[[ DATA EXCERPTS, beginning ]]
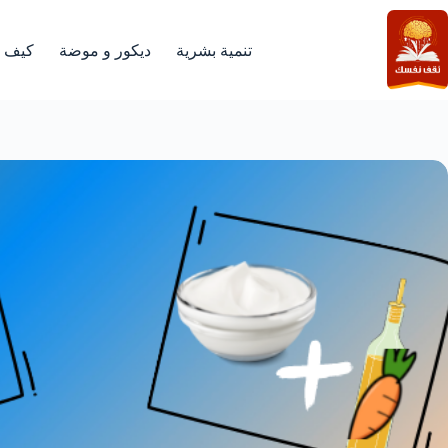
لتجاوز
لى
لمحتوى
تنمية بشرية
ديكور و موضة
كيف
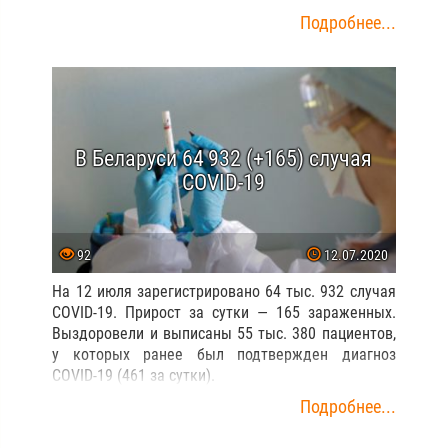
Подробнее...
В Беларуси 64 932 (+165) случая
COVID-19
92
12.07.2020
На 12 июля зарегистрировано 64 тыс. 932 случая
COVID-19. Прирост за сутки — 165 зараженных.
Выздоровели и выписаны 55 тыс. 380 пациентов,
у которых ранее был подтвержден диагноз
COVID-19 (461 за сутки).
Подробнее...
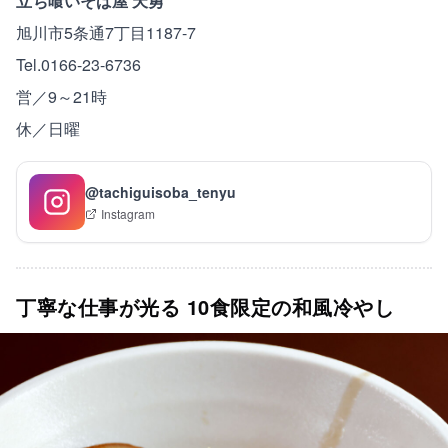
立ち喰いそば屋 天勇
旭川市5条通7丁目1187-7
Tel.0166-23-6736
営／9～21時
休／日曜
@tachiguisoba_tenyu
Instagram
丁寧な仕事が光る 10食限定の和風冷やし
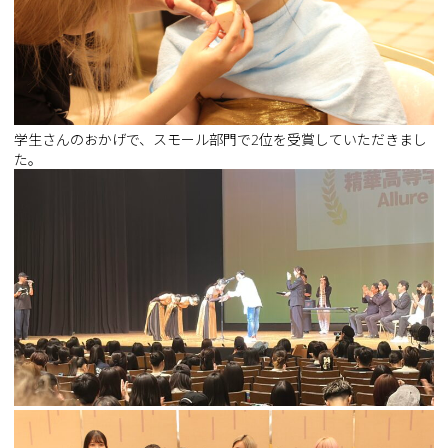
学生さんのおかげで、スモール部門で2位を受賞していただきまし
た。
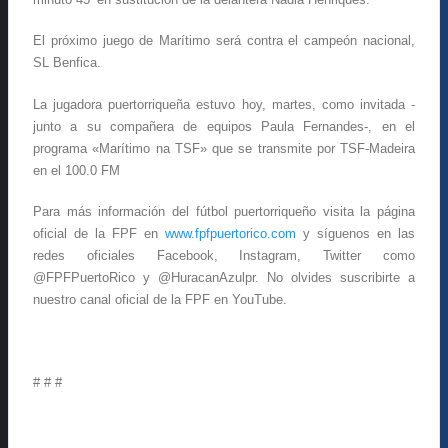
El próximo juego de Marítimo será contra el campeón nacional,
SL Benfica.
La jugadora puertorriqueña estuvo hoy, martes, como invitada -
junto a su compañera de equipos Paula Fernandes-, en el
programa «Marítimo na TSF» que se transmite por TSF-Madeira
en el 100.0 FM
Para más información del fútbol puertorriqueño visita la página
oficial de la FPF en
www.fpfpuertorico.com
y síguenos en las
redes oficiales Facebook, Instagram, Twitter como
@FPFPuertoRico y @HuracanAzulpr. No olvides suscribirte a
nuestro canal oficial de la FPF en YouTube.
# # #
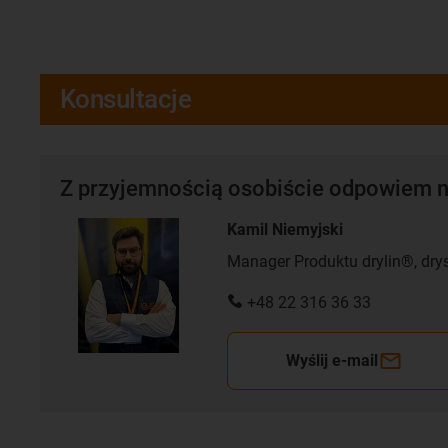
Konsultacje
Z przyjemnością osobiście odpowiem n
Kamil Niemyjski
Manager Produktu drylin®, dry
+48 22 316 36 33
Wyślij e-mail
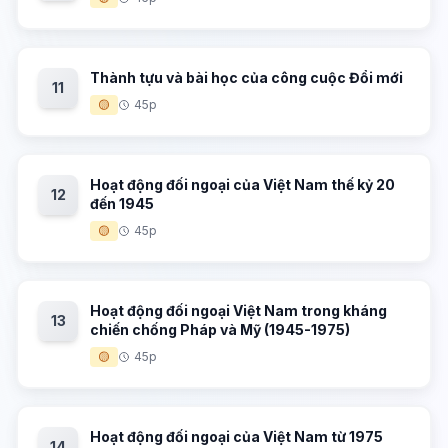
Thành tựu và bài học của công cuộc Đổi mới
11
🟡
45p
Hoạt động đối ngoại của Việt Nam thế kỷ 20
12
đến 1945
🟡
45p
Hoạt động đối ngoại Việt Nam trong kháng
13
chiến chống Pháp và Mỹ (1945-1975)
🟡
45p
Hoạt động đối ngoại của Việt Nam từ 1975
14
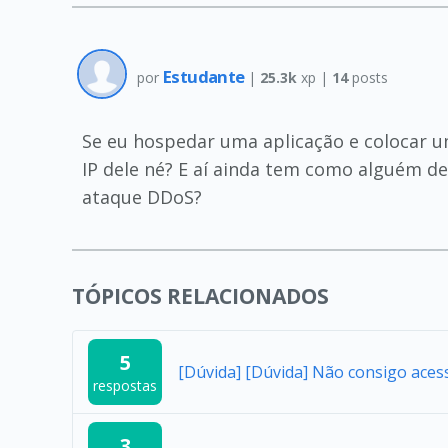
Estudante
por
|
25.3k
xp |
14
posts
Se eu hospedar uma aplicação e colocar um
IP dele né? E aí ainda tem como alguém de
ataque DDoS?
TÓPICOS RELACIONADOS
5
[Dúvida] [Dúvida] Não consigo aces
respostas
3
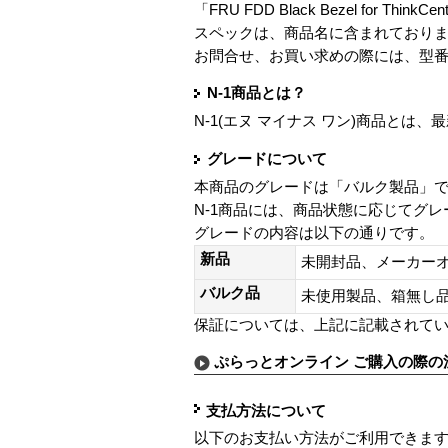
「FRU FDD Black Bezel for Thin
スペックは、商品名に含まれており
お問合せ、お買い求めの際には、型
N-1商品とは？
N-1(エヌ マイナス ワン)商品と
グレードについて
本商品のグレードは「バルク製品」
N-1商品には、商品状態に応じてグ
グレードの内容は以下の通りです。
新品
未開封品、メーカー
バルク品
未使用製品、箱無
保証については、上記に記載されて
ぷらっとオンライン ご購入の際の
支払方法について
以下のお支払い方法がご利用できま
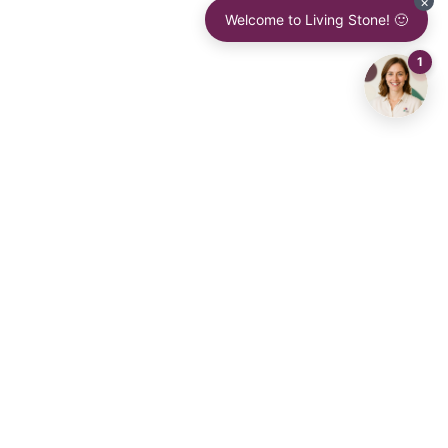
ven nieuwsbrief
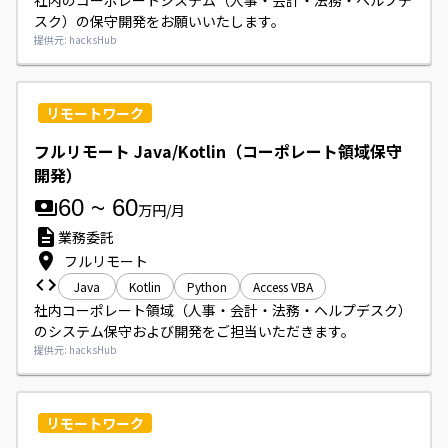
社内のコーポレートシステム（人事・会計・法務・ヘルプデ
スク）の保守開発をお願いいたします。
提供元: hacksHub
リモートワーク
フルリモート Java/Kotlin（コーポレート領域保守
開発）
60
~
60
万円/月
業務委託
フルリモート
Java
Kotlin
Python
Access VBA
社内コーポレート領域（人事・会計・法務・ヘルプデスク）
のシステム保守および開発をご担当いただきます。
提供元: hacksHub
リモートワーク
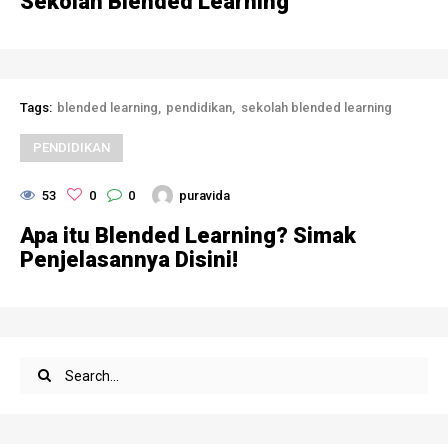
Sekolah Blended Learning
Tags:
blended learning
pendidikan
sekolah blended learning
PENDIDIKAN
53
0
0
puravida
Apa itu Blended Learning? Simak
Penjelasannya Disini!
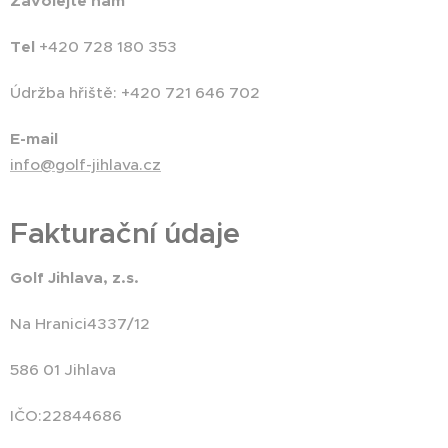
Zavolejte nám
Tel
+420 728 180 353
Údržba hřiště: +420 721 646 702
E-mail
info@golf-jihlava.cz
Fakturační údaje
Golf Jihlava, z.s.
Na Hranici4337/12
586 01 Jihlava
IČO:22844686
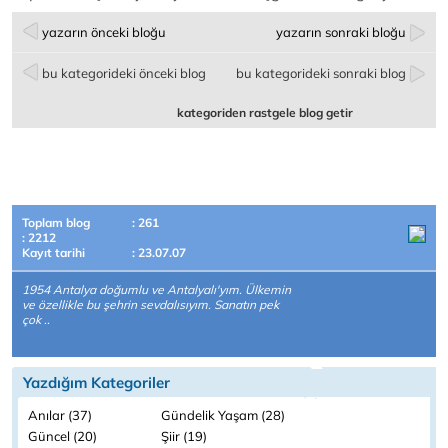
yazarın önceki bloğu
yazarın sonraki bloğu
bu kategorideki önceki blog
bu kategorideki sonraki blog
kategoriden rastgele blog getir
Toplam blog
: 261
: 2212
Kayıt tarihi
: 23.07.07
1954 Antalya doğumlu ve Antalyalı'yım. Ülkemin
ve özellikle bu şehrin sevdalısıyım. Sanatın pek
çok ..
Yazdığım Kategoriler
Anılar (37)
Gündelik Yaşam (28)
Güncel (20)
Şiir (19)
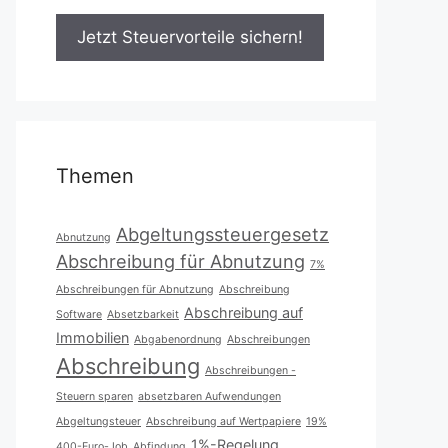
Themen
Abgeltungssteuergesetz
Abnutzung
Abschreibung für Abnutzung
7%
Abschreibungen für Abnutzung
Abschreibung
Abschreibung auf
Software
Absetzbarkeit
Immobilien
Abgabenordnung
Abschreibungen
Abschreibung
Abschreibungen -
Steuern sparen
absetzbaren Aufwendungen
Abgeltungsteuer
Abschreibung auf Wertpapiere
19%
1%-Regelung
400-Euro-Job
Abfindung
[[ DATA EXCERPTS, end ]]
__TASK__: Could you return the lines in the entries above that contain "Hoạt"?

__YOUR SOLUTION__:
Hoạt động đối ngoại của Việt Nam thế kỷ 20
Hoạt động đối ngoại Việt Nam trong kháng
Hoạt động đối ngoại của Việt Nam từ 1975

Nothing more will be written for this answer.